In today’s world, the medical community has changed drastically—and will continue to evolve as time goes on. Twenty years ago, children’s mental health wasn’t recognized or accepted the way it is today. Even if a parent advocated for their child and begged for a doctor’s help, they were often turned away with the dismissive reassurance that “it’s just a phase—they’ll grow out of it.” Back then, children weren’t typically evaluated for mental health concerns until mid-adolescence—around 14 or 15—and by that point, it was often too late. The damage had already begun.
Today, as many as 8.4% of children are diagnosed with ADHD at school age. ADHD is a chronic, debilitating disorder that impacts nearly every area of life and functioning. Without proper treatment, symptoms can carry into adulthood, often leading to low self-worth, disorganization, and social struggles.
And ADHD is just one example. Children face countless mental health challenges as they grow. As parents, we’re often faced with hard choices: do we advocate fiercely for our children, or do we hope the problem will fade on its own? It’s easy to say what we would do—until we’re the ones living it.
For me, the choice wasn’t really a choice at all. My child came before myself. It wasn’t about my fears or feelings—it was about doing what was best for him. He was struggling, and it was affecting not just him, but everyone around us.
It’s easy to stand on the outside and judge another parent’s decisions—whether it’s about medication, diet, or friendships. But every parent makes the most informed choice they can, based on what they know and what they have. We may not agree with every choice, but that’s the beauty of parenting—we all get to do what we believe is best for our own children.
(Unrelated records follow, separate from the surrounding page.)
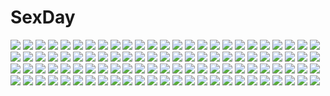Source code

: # SexDay
![](https://konachan.com/image/216d126ac22d41041149d63096141f06/Konachan.com%20-%20142933%20animal_ears%20catgirl%20chen%20foxgirl%20ke-ta%20nipples%20tail%20touhou%20yakumo_ran%20yuri.jpg)
![](https://konachan.com/image/d10a56dc4c0a5ae527911fe640e2bef3/Konachan.com%20-%20184316%20aircraft%20black_hair%20jn3%20long_hair%20male%20moon%20night%20original%20scenic%20short_hair%20skirt.jpg)
![](https://konachan.com/image/0290eb3e005cbdda18fcca1212334ebb/Konachan.com%20-%20241822%20blonde_hair%20breasts%20candy%20cleavage%20food%20halloween%20hat%20mercy_%28overwatch%29%20overwatch%20pumpkin%20sciamano240%20watermark%20witch%20witch_hat.jpg)
![](https://konachan.com/image/792776e22d9d2c2ee28eda1694a998b4/Konachan.com%20-%20302267%202girls%20beach%20blonde_hair%20blue_eyes%20breasts%20cameltoe%20clouds%20dark_skin%20glasses%20green_eyes%20hat%20nipples%20obiwan%20sky%20swimsuit%20tan_lines%20water%20xin_%28moehime%29.jpg)
![](https://konachan.com/jpeg/4813adaa67a3ad478d138b96e50b23b3/Konachan.com%20-%20273984%20aircraft%20aliceblue%20anthropomorphism%20azur_lane%20bikini%20bow%20headband%20navel%20pink_hair%20purple_eyes%20short_hair%20swim_ring%20swimsuit%20water%20wristwear.jpg)
![](https://konachan.com/image/a311847cb4a2229d7c27515d1ef4f46d/Konachan.com%20-%20190558%20aida_mana%20bed%20bell%20blue_hair%20bow%20group%20halloween%20hat%20headband%20long_hair%20pantyhose%20pink_eyes%20pink_hair%20precure%20pumpkin%20red_eyes%20red_hair%20witch.jpg)
![](https://konachan.com/image/f878780512f4882855425849e6f2203d/Konachan.com%20-%20242432%20all_male%20brown_eyes%20brown_hair%20male%20petals%20short_hair%20tenyo0819%20watermark%20white%20wings.jpg)
![](https://konachan.com/image/1ac11514b1cd3c126a3ca8ac2062eecb/Konachan.com%20-%20275893%202girls%20azur_lane%20black%20black_hair%20breasts%20brown_eyes%20food%20foxgirl%20garter_belt%20ice_cream%20logo%20long_hair%20pantyhose%20ponytail%20stockings%20thighhighs%20wink.jpg)
![](https://konachan.com/jpeg/b8e1403fb18daee98dad5f37718da7dd/Konachan.com%20-%20117477%20blue_hair%20braids%20game_cg%20lunaris_filia%20melis%20mikagami_mamizu%20pointed_ears%20red_eyes%20thighhighs%20whirlpool.jpg)
![](https://konachan.com/image/a88e87baeb6f2ac7f8667fb1b9b788fc/Konachan.com%20-%20199358%20boots%20doomfest%20drink%20group%20hat%20hibiki_ai%20kosaka_yukina%20misono_chiya%20moritomo_nozomi%20motorcycle%20shorts%20sunset%20thighhighs%20torn_clothes.jpg)
![](https://konachan.com/image/a8e3fd64ec09015204fb06a3de7a425c/Konachan.com%20-%2023545%20air%20kamio_misuzu%20key%20visualart.jpg)
![](https://konachan.com/jpeg/516eda07e042988c5cd83bc62735e175/Konachan.com%20-%20141878%202girls%20armor%20ass%20blush%20bra%20chobipero%20nopan%20panties%20panty_pull%20topless%20underboob%20underwear%20undressing%20white.jpg)
![](https://konachan.com/jpeg/e385ccbc125af9561145962ceb4c8b04/Konachan.com%20-%20306653%20anthropomorphism%20blush%20bow%20close%20girls_frontline%20gloves%20long_hair%20negev_%28girls_frontline%29%20pink_eyes%20pink_hair%20urim_%28paintur%29%20watermark.jpg)
![](https://konachan.com/image/6c7267b7518dfc1fa3cf0c72bb8a6af5/Konachan.com%20-%20194033%20brown_eyes%20brown_hair%20gun%20matsuryuu%20misaka_imouto%20school_uniform%20skirt%20to_aru_kagaku_no_railgun%20to_aru_majutsu_no_index%20weapon.jpg)
![](https://konachan.com/image/803ed5f4976c3bf96a55a6bca3a11277/Konachan.com%20-%2077301%20all_male%20male%20takanashi_souta%20trap%20working%21%21.jpg)
![](https://konachan.com/image/8e64040531e696de4ff8ff78308fd600/Konachan.com%20-%20208017%20aircraft%20bicolored_eyes%20book%20butterfly%20flowers%20kneehighs%20long_hair%20original%20paper%20purple_hair%20shorts%20stairs%20twintails%20yue_chi.jpg)
![](https://konachan.com/image/339869b551584e452993aced5490d410/Konachan.com%20-%2039553%20hidamari_sketch%20hiro%20japanese_clothes%20kimono%20miyako%20sae%20ume_aoki%20yuno.jpg)
![](https://konachan.com/jpeg/a2cde2e52d05d7c5da4d522fc67041b5/Konachan.com%20-%2044148%20aqua_eyes%20boots%20gray%20headphones%20long_hair%20megurine_luka%20pink_hair%20thighhighs%20vocaloid.jpg)
![](https://konachan.com/image/993c09978c09cac581ebf076d68aa373/Konachan.com%20-%2035252%20takamichi.jpg)
![](https://konachan.com/image/260e6c1959162ecf0b02691684b39317/Konachan.com%20-%20266905%20bikini%20blonde_hair%20fate_grand_order%20fate_%28series%29%20jeanne_d%27arc_%28fate%29%20jeanne_d%27arc_alter%20navel%20short_hair%20signed%20swimsuit%20yellow_eyes.jpg)
![](https://konachan.com/image/e18b77ec374cbb3ec80d0435e5d14440/Konachan.com%20-%20159690%20blue_eyes%20bodysuit%20braids%20breasts%20hyperdimension_neptunia%20long_hair%20neptune%20purple_hair%20purple_heart%20skintight%20wings.jpg)
![](https://konachan.com/jpeg/6610381e259519ff0e7655a077a76ed4/Konachan.com%20-%20244824%20bike_shorts%20braids%20brown_eyes%20brown_hair%20gloves%20guitar%20headphones%20instrument%20long_hair%20microphone%20shorts%20thighhighs%20transparent%20vector%20vocaloid.jpg)
![](https://konachan.com/image/b10e0a1dc126d95c7d9863af34ad8b90/Konachan.com%20-%20281050%20animal%20black_hair%20blue_eyes%20gloves%20long_hair%20original%20pixiv_fantasia%20swd3e2%20watermark%20weapon%20white_hair.jpg)
![](https://konachan.com/jpeg/d4bb23de2b91c31acbe2b1886f67b016/Konachan.com%20-%20269966%20blush%20breasts%20demon%20kiritani_riria%20long_hair%20navel%20nipples%20nude%20pink_hair%20purple_eyes%20pussy%20sayori%20third-party_edit%20uncensored%20white.jpg)
![](https://konachan.com/jpeg/43ffa1b31d08950f9f338e177642bcf5/Konachan.com%20-%20123606%20flowers%20himekaidou_hatate%20monochrome%20ryuu%20touhou%20twintails%20wings.jpg)
![](https://konachan.com/image/fe2aafad544ff52521c54ecfd21f725a/Konachan.com%20-%20262243%20animal_ears%20aqua_eyes%20cotn7806%20gloves%20gray_hair%20long_hair%20original%20pantyhose%20shorts%20snow.jpg)
![](https://konachan.com/image/4741f44765f44b48f76227a918a25d51/Konachan.com%20-%2063710%202girls%20blonde_hair%20blue_eyes%20blush%20favorite%20game_cg%20hisakaki_komomo%20hisakaki_kosame%20open_shirt%20school_uniform%20shida_kazuhiro%20twins.jpg)
![](https://konachan.com/image/91d5603d9afc8811322cfaa148866d51/Konachan.com%20-%2064368%202girls%20blush%20bow%20brown_eyes%20brown_hair%20clouds%20long_hair%20misaka_mikoto%20pink_eyes%20shirai_kuroko%20short_hair%20sky%20sport%20tennis%20twintails.jpg)
![](https://konachan.com/jpeg/da27954a3e32aa61dfda080cd888d969/Konachan.com%20-%20229949%20animal%20bat%20blue_eyes%20blush%20choker%20clannad%20cross%20dress%20gengar%20kaonashi%20kyuubee%20loli%20monokuma%20moon%20original%20peko%20pokemon%20pumpkin%20ribbons%20umbrella%20wings.jpg)
![](https://konachan.com/image/d2469cfa4a6b9561134e16dd96c7fe91/Konachan.com%20-%2081059%20sound_horizon.jpg)
![](https://konachan.com/jpeg/936fc0de729eeddf65c26246416d919e/Konachan.com%20-%20251001%20brown_eyes%20brown_hair%20close%20original%20scarf%20signed%20yotsunoya.jpg)
![](https://konachan.com/image/fafd57bf054f1a9163397de601b6bbb0/Konachan.com%20-%2090329%20aqua_eyes%20blonde_hair%20hiyo_kiki%20kagamine_len%20kagamine_rin%20len_append%20male%20rin_append%20vocaloid.jpg)
![](https://konachan.com/jpeg/350e21cdf8267713633652b5b909bd14/Konachan.com%20-%2038370%20hiiragi_tsukasa%20lucky_star%20vector.jpg)
![](https://konachan.com/jpeg/36c46da7313fa9daccfd6a0a69383651/Konachan.com%20-%20180983%20blush%20breasts%20censored%20cum%20game_cg%20koiiro_marriage%20marmalade%20nipples%20pink_hair%20pussy%20pussy_juice%20sasorigatame%20school_uniform%20thighhighs%20twintails.jpg)
![](https://konachan.com/jpeg/fb8db9bdd2ce5af3a2967de9eb28b8ab/Konachan.com%20-%20132007%20game_cg%20kimishima_ao%20miyama_mizuki%20ootori_rena%20otome_ga_tsumugu_koi_no_canvas.jpg)
![](https://konachan.com/image/b3bf0e4715d97d1a9ae095cbdb5bf2ab/Konachan.com%20-%2023554%20halloween%20senmu.jpg)
![](https://konachan.com/jpeg/c95040399d5970004d04cf9f006ac8a2/Konachan.com%20-%20252794%20aikatsu%21%20blonde_hair%20blue_eyes%20bow%20brown_eyes%20glasses%20gloves%20green_eyes%20group%20koruse%20long_hair%20ponytail%20scarf%20short_hair%20snow%20tree%20umbrella%20winter.jpg)
![](https://konachan.com/image/df042c4542251f8e94c43e3214e1c38a/Konachan.com%20-%20228109%20blue_hair%20blush%20breasts%20night%20rem_%28re%3Azero%29%20re%3Azero_kara_hajimeru_isekai_seikatsu%20ribbons%20signed%20skirt%20tagme_%28artist%29%20water.jpg)
![](https://konachan.com/jpeg/20644c33814ebc16b1c94d0b257176b5/Konachan.com%20-%20219815%20black_hair%20compile_heart%20date_a_live%20game_cg%20red_eyes%20sting%20swimsuit%20tokisaki_kurumi%20tsunako.jpg)
![](https://konachan.com/image/2a3690fedab2c6bb04e635c67f4d4555/Konachan.com%20-%20106680%20animal_ears%20bunnygirl%20long_hair%20purple_hair%20red_eyes%20reisen_udongein_inaba%20skirt%20tagme_%28artist%29%20tie%20touhou.jpg)
![](https://konachan.com/image/851a7f1ed2a386fdbad3451abe5453a0/Konachan.com%20-%20264717%20aliasing%20barefoot%20bikini%20blue_eyes%20brown_hair%20demon%20fang%20horns%20long_hair%20original%20pointed_ears%20succubus%20swimsuit%20tail%20thighhighs%20white.jpg)
![](https://konachan.com/jpeg/4e88430fb8ee2e65e1120e6cf1519769/Konachan.com%20-%20128502%20animal_ears%20bakemonogatari%20black_hair%20blue_eyes%20blush%20building%20catgirl%20city%20glasses%20hanekawa_tsubasa%20long_hair%20school_uniform%20tail%20terada_ochiko%20train.jpg)
![](https://konachan.com/image/63b4d10e25529325bec7392071226a71/Konachan.com%20-%20142612%20barefoot%20black_hair%20blue_eyes%20bubbles%20cropped%20daikichi_maru%20dress%20long_hair%20original%20summer_dress%20third-party_edit%20underwater%20water.jpg)
![](https://konachan.com/image/90df6fa475080bc249471221ba9b56eb/Konachan.com%20-%208723%20blue%20izayoi_sakuya%20knife%20logo%20maid%20silhouette%20thighhighs%20touhou%20weapon.jpg)
![](https://konachan.com/image/46a138accf1ead794ba5f29b234aa79d/Konachan.com%20-%20210919%20bakemonogatari%20blonde_hair%20clouds%20dress%20jpeg_artifacts%20long_hair%20madyy%20monogatari_%28series%29%20oshino_shinobu%20sky%20sunset%20vampire%20yellow_eyes.jpg)
![](https://konachan.com/image/f9355a373cc4ff56910057d893532aa3/Konachan.com%20-%20253219%20aqua_eyes%20aqua_hair%20beach%20bikini%20clouds%20goggles%20shikei%20shinon_%28sao%29%20short_hair%20sky%20swimsuit%20sword_art_online%20umbrella%20water.jpg)
![](https://konachan.com/image/9185301207fc6538e30c96d6c927170a/Konachan.com%20-%20257318%20aqua_eyes%20blonde_hair%20bow%20christmas%20fate_grand_order%20fate_%28series%29%20hat%20long_hair%20panties%20santa_costume%20scal2let%20thighhighs%20underwear%20upskirt%20watermark.jpg)
![](https://konachan.com/jpeg/0b4d4746a377db621573b27179b0bb9d/Konachan.com%20-%20287142%20building%20goback%20gray_hair%20headband%20katana%20konpaku_youmu%20myon%20short_hair%20skirt%20sword%20touhou%20weapon%20wristwear.jpg)
![](https://konachan.com/image/bd674e97259656cda7fcc9e8d02fd2ac/Konachan.com%20-%209376%20charlott_camile_herlingum%20pointed_ears%20wiz_anniversary.jpg)
![](https://konachan.com/image/43de002390bcfe83580a8d015c303643/Konachan.com%20-%20156552%20blush%20crying%20kaname_madoka%20mahou_shoujo_madoka_magica%20pink_eyes%20pink_hair%20rain%20ribbons%20s040784%20school_uniform%20tears%20water.jpg)
![](https://konachan.com/image/10749099e6c28b2249d2cf045f68c140/Konachan.com%20-%2054866%20makinami_mari_illustrious%20neon_genesis_evangelion.jpg)
![](https://konachan.com/image/878c8f8c2d39e9b29d41cb0222bbdffb/Konachan.com%20-%2081061%202girls%20asu_hare%20blonde_hair%20bukotsu_tanren%20fire%20flandre_scarlet%20hat%20purple_hair%20red_eyes%20remilia_scarlet%20third-party_edit%20touhou%20twins%20vampire%20wings.jpg)
![](https://konachan.com/jpeg/4a936b527f426864b593dff197d94dce/Konachan.com%20-%2048775%20minakami_aria%20school_swimsuit%20sister_princess%20swimsuit.jpg)
![](https://konachan.com/jpeg/eda227aaec41772c4f61aa4e03f9da4f/Konachan.com%20-%2078796%20blush%20bunnygirl%20kabutoyama%20long_hair%20purple_hair%20red_eyes%20reisen_udongein_inaba%20skirt%20sky%20suit%20touhou%20wink.jpg)
![](https://konachan.com/image/cd4cdd371e6ade08b5d9e9a44938d227/Konachan.com%20-%2049503%20corset%20galge.com%20giga%20japanese_clothes%20logo%20nipples%20umbrella.jpg)
![](https://konachan.com/image/6fb55c1c452d9276059fad14c5ba98eb/Konachan.com%20-%20135306%20armor%20black_eyes%20blackball%20blue_eyes%20weapon.jpg)
![](https://konachan.com/jpeg/363fc685d04b5fc95864b450b470f20f/Konachan.com%20-%20221296%20bicolored_eyes%20breasts%20cleavage%20idolmaster%20idolmaster_cinderella_girls%20kazenoko%20takagaki_kaede.jpg)
![](https://konachan.com/jpeg/3913a8a4e446d4d5307a3da3f0bc74ff/Konachan.com%20-%2030028%20kimura_kaere%20sayonara_zetsubou_sensei.jpg)
![](https://konachan.com/jpeg/b213771fe41ce70d5250d5499ca0b2a2/Konachan.com%20-%20208302%20bra%20close%20game_cg%20kita_kyouko%20long_hair%20navel%20orange_hair%20panties%20puramai_wars%20purple_eyes%20tagme_%28artist%29%20underwear.jpg)
![](https://konachan.com/jpeg/df069f64db9c0b53c6ec43cee3848d6c/Konachan.com%20-%20123290%20bed%20blue_eyes%20game_cg%20koisuru_koto_to_mitsuketari%20maki_yahiro%20panties%20pink_hair%20striped_panties%20tie%20tsukinaga_tore%20underwear.jpg)
![](https://konachan.com/jpeg/8465f6e410b06aa5d5b10157a53ee9d5/Konachan.com%20-%20161986%202girls%20black_hair%20ikegami_akane%20japanese_clothes%20long_hair%20original%20scan.jpg)
![](https://konachan.com/jpeg/7f03112d524c31e2cf335ba07d426ad1/Konachan.com%20-%20245179%20anthropomorphism%20ass%20blue_hair%20breasts%20cape%20chainsaw%20flower_knight_girl%20gene_gene006%20long_hair%20panties%20sideboob%20underwear%20yellow_eyes.jpg)
![](https://konachan.com/jpeg/c4a9e980488ab60612c4fc6009e1735a/Konachan.com%20-%20110182%20kampfer%20sangou_shizuku%20transparent%20vector.jpg)
![](https://konachan.com/jpeg/becd76d41ae326510c77b2b0034777a9/Konachan.com%20-%2038658%20carnelian%20kao_no_nai_tsuki%20nipples%20nude.jpg)
![](https://konachan.com/image/532d851862c8a1a2001eb1a6c104ba6d/Konachan.com%20-%2092263%20close%20flowers%20geoly%20green_hair%20kazami_yuuka%20red_eyes%20short_hair%20sunflower%20touhou.jpg)
![](https://konachan.com/jpeg/0bca76896b02d639736b78517648531d/Konachan.com%20-%20243537%20ayase_eri%20love_live%21_school_idol_project%20tagme_%28artist%29%20toujou_nozomi.jpg)
![](https://konachan.com/image/5e008c7754d07f2c77c72a25445f4b04/Konachan.com%20-%2021476%20dress%20horns%20ibuki_suika%20jpeg_artifacts%20long_hair%20orange_hair%20ribbons%20touhou%20yellow_eyes.jpg)
![](https://konachan.com/image/fbb19b321e50c0ed216fbfe98a8155a1/Konachan.com%20-%2060249%20blue_eyes%20blue_hair%20hatsune_miku%20shimetta_oshime%20twintails%20vocaloid%20white.jpg)
![](https://konachan.com/image/430a99406f2fcf82b3702f50384585f4/Konachan.com%20-%20155434%20gray_hair%20inubashiri_momiji%20nekominase%20short_hair%20sword%20touhou%20weapon%20wolfgirl.jpg)
![](https://konachan.com/jpeg/60f6ace1d4e764f8d6b80c9a336982ef/Konachan.com%20-%20175114%20blonde_hair%20blush%20bow%20breasts%20christmas%20cleavage%20fang%20gloves%20hat%20navel%20panties%20red_eyes%20santa_hat%20skirt%20snow%20thighhighs%20touhou%20underwear%20vampire%20wings.jpg)
![](https://konachan.com/image/7239f59f8e96d3748ac972ae07816a9e/Konachan.com%20-%2055395%20animal%20cat%20hatsune_miku%20megurine_luka%20nekonaka%20vocaloid.jpg)
![](https://konachan.com/image/e8e0141fbe5a23df7afcab2d07354aa2/Konachan.com%20-%20145895%20blush%20bra%20breast_grab%20breasts%20deego_%28omochi_bazooka%29%20green_hair%20kochiya_sanae%20lactation%20long_hair%20nipples%20tears%20touhou%20underwear%20yellow_eyes.jpg)
![](https://konachan.com/image/c0db7f0a6e00484128e0b20c7d805394/Konachan.com%20-%20293789%20anthropomorphism%20azur_lane%20beach%20bikini%20blonde_hair%20cameltoe%20ipuusan_%28pestxsan%29%20sheffield_%28azur_lane%29%20short_hair%20swimsuit%20yellow_eyes.jpg)
![](https://konachan.com/image/6b5ec5674e45fe3ee38b1c3c843c6d39/Konachan.com%20-%20180982%20anthropomorphism%20aqua_eyes%20gengetsu_chihiro%20hat%20hibiki_%28kancolle%29%20kantai_collection%20long_hair%20pantyhose%20skirt%20tie%20white_hair.jpg)
![](https://konachan.com/jpeg/2b11d69f0cbd704612abc53ea57b268f/Konachan.com%20-%20206270%20apron%20blonde_hair%20blush%20breasts%20brown_eyes%20cum%20game_cg%20karatabe%20long_hair%20naked_apron%20natsuki_rino%20nipples%20oshioki_namaiki_gyaru.jpg)
![](https://konachan.com/image/c20fc24090dd3a269958438f068af8c5/Konachan.com%20-%2082016%20blonde_hair%20boots%20carv%20gun%20long_hair%20original%20weapon.jpg)
![](https://konachan.com/image/5bdeeb0d1c4062eb72102d95d6292c81/Konachan.com%20-%2065705%20kagamine_len%20kagamine_rin%20male%20vocaloid.jpg)
![](https://konachan.com/image/76c921f469426790db30f362c41fe975/Konachan.com%20-%2037899%20black_hair%20blue_eyes%20blush%20bow%20bra%20brown_eyes%20crying%20fang%20gloves%20headdress%20maid%20pochi%20ribbons%20scan%20tears%20thighhighs%20twintails%20underwear%20water.jpg)
![](https://konachan.com/image/853fc5e8695dfd1e8c86895b41e7abac/Konachan.com%20-%20294895%20ass%20black_hair%20green_eyes%20mary_%28pokemon%29%20noa_%28nagareboshi%29%20nude%20pokemon%20short_hair%20third-party_edit%20twintails%20white.jpg)
![](https://konachan.com/image/c92f5ac0b2c8a9359f3232dfd0946bf3/Konachan.com%20-%2079059%20animal%20bird%20blonde_hair%20blue_hair%20clouds%20gen_%28enji%29%20green_hair%20landscape%20macross%20male%20ponytail%20ranka_lee%20saotome_alto%20scenic%20sheryl_nome%20sky.jpg)
![](https://konachan.com/jpeg/2824de0920f0e474c5ceef2042db5722/Konachan.com%20-%20216402%202girls%20hatsune_miku%20long_hair%20pantyhose%20ribbons%20school_uniform%20skirt%20twintails%20vocaloid%20voiceroid%20yuruno%20yuzuki_yukari.jpg)
![](https://konachan.com/image/e329b7cbe8496ac828d7a906a0977213/Konachan.com%20-%209914%20fate_%28series%29%20fate_stay_night%20illyasviel_von_einzbern.jpg)
![](https://konachan.com/image/5d89c20e9a27302e6921eebbf89a7a9a/Konachan.com%20-%2011077%20blonde_hair%20hat%20kirisame_marisa%20touhou%20witch%20yellow_eyes.jpg)
![](https://konachan.com/jpeg/38aed95e5883e2b86990c6f8ee557f8a/Konachan.com%20-%20265288%20animal%20bird%20blonde_hair%20blue_eyes%20book%20bow%20cage%20corset%20dress%20feathers%20flowers%20goth-loli%20lolita_fashion%20long_hair%20original%20rose%20tagme_%28artist%29.jpg)
![](https://konachan.com/jpeg/bc908235bb663227a32d251074accc81/Konachan.com%20-%20242115%20cherry_blossoms%20clouds%20flowers%20nobody%20original%20petals%20sky%20waifu2x%20yuu_knmy.jpg)
![](https://konachan.com/jpeg/f623275013e763a6d00e15eece730187/Konachan.com%20-%2037155%20alastor%20red%20school_uniform%20shakugan_no_shana%20shana%20sword%20vector%20weapon.jpg)
![](https://konachan.com/jpeg/ddfa509143cc9739712598b96d7b7531/Konachan.com%20-%20141135%20bikini%20blush%20bow%20flowers%20gray_hair%20justy_x_nasty%20long_hair%20mikagami_mamizu%20navel%20onose_mana%20red_eyes%20swimsuit%20whirlpool.jpg)
![](https://konachan.com/image/1ca04474d685dea6c13329b9f3fbf484/Konachan.com%20-%20150317%20animal%20bicolored_eyes%20bird%20dress%20eva200499%20long_hair%20rozen_maiden%20suiseiseki%20tree.jpg)
![](https://konachan.com/image/4cb417a036ba05f2a6c88754e4762d9d/Konachan.com%20-%20208801%20barefoot%20blue_eyes%20breasts%20cage%20chain%20crossover%20demon%20flowers%20hat%20koakuma%20long_hair%20moon%20night%20nude%20red_eyes%20red_hair%20rose%20shackles%20tail%20touhou%20wings.jpg)
![](https://konachan.com/image/50960c3518a21a725207eb7f5b311f6d/Konachan.com%20-%20177439%202girls%20blonde_hair%20blue_hair%20breasts%20choker%20cleavage%20dress%20elbow_gloves%20fang%20gloves%20muchakushoku%20red_eyes%20short_hair%20touhou%20vampire%20wings.jpg)
![](https://konachan.com/image/d9a5a128cec74580681301c5b56a97b4/Konachan.com%20-%2060374%20hatsune_miku%20vocaloid%20white.jpg)
![](https://konachan.com/image/7e1a41da02048cdece96bd636981438f/Konachan.com%20-%2018158%20book%20brown_hair%20green_eyes%20sensei_no_ojikan%20short_hair%20suzuki_mika.jpg)
![](https://konachan.com/image/2e65af7a6f33b92443b2b36e6e670eff/Konachan.com%20-%2038837%20censored%20gouen_no_soleil%20nanashiki_rin%20skyfish.jpg)
![](https://konachan.com/image/faff42272ecaf43b9cb854a7699cbf34/Konachan.com%20-%20280313%20aeolian_%28wlop%29%20braids%20ghostblade%20long_hair%20ponytail%20skirt_lift%20wlop.jpg)
![](https://konachan.com/image/893ddb558bb79031751db02c08b166d8/Konachan.com%20-%20292470%20animal_ears%20bicolored_eyes%20braids%20catgirl%20dress%20kneehighs%20long_hair%20nosetissue%20original%20pink_hair%20tail.jpg)
![](https://konachan.com/image/46a55e5e3a5e3c9e786bd32b5633cfe8/Konachan.com%20-%20155659%20alls%20aqua_eyes%20aqua_hair%20drink%20hatsune_miku%20headphones%20jpeg_artifacts%20long_hair%20navel%20sky%20tie%20twintails%20vocaloid.jpg)
![](https://konachan.com/jpeg/76663a6443f420926fd216b02c51480f/Konachan.com%20-%20220078%20anthropomorphism%20kantai_collection%20kiyomin%20rensouhou-chan%20shimakaze_%28kancolle%29.jpg)
![](https://konachan.com/image/dcce3ab5c0e44e61ebfeaeec03745841/Konachan.com%20-%20214254%20barefoot%20dress%20lakshmi_%28p%26d%29%20long_hair%20puzzle_%26_dragons%20red_hair%20rotix%20twintails%20wristwear%20yellow_eyes.jpg)
![](https://konachan.com/image/b1a078b40969f2929d6f3dc724eedd28/Konachan.com%20-%2014778%20neon_genesis_evangelion%20sadamoto_yoshiyuki%20soryu_asuka_langley.jpg)
![](https://konachan.com/jpeg/511afdfeb87d200e17c9c2a1cebd9f83/Konachan.com%20-%20284136%20breasts%20brown_hair%20close%20dress%20food%20headband%20night%20original%20popsicle%20red_eyes%20sarujie_%28broken_monky%29%20short_hair%20summer%20summer_dress%20wet.jpg)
When I made the decision to put my son on ADHD medication, I had already heard all the opinions—“kids are overmedicated,” “try the natural way,” “medicine changes their personality.” I also had my own life experience to weigh against those messages. I’m a strong advocate for mental health treatment, including medication, because I’ve lived the proof.
I’ve had ADHD my whole life, but it went untreated until adulthood. For years, I struggled to find balance—on and off medication—each time believing I could “go natural,” only to end up worse off. Stability finally came when I accepted help and stayed consistent with the right treatment.
So when it came to my son, I was willing to take the risk. If it didn’t work, we could always go back to other methods. It hasn’t been an easy journey, but I’ve stood beside him every step, fighting for answers. Today, with the right diagnosis and the right medication, he’s more stable than I ever imagined three years ago.
One of the most important reasons I fought so hard for my son’s mental health was to help him avoid the same consequences I faced from untreated mental illness. Seeing him for who he is, hearing him, and responding with compassion is what has gotten us here.
We must advocate for our children—even when it’s uncomfortable, even when others don’t understand, even when we’re not sure we’re ready to ask for help. Because if not now, then when? How long do we wait before “the right time” becomes too late?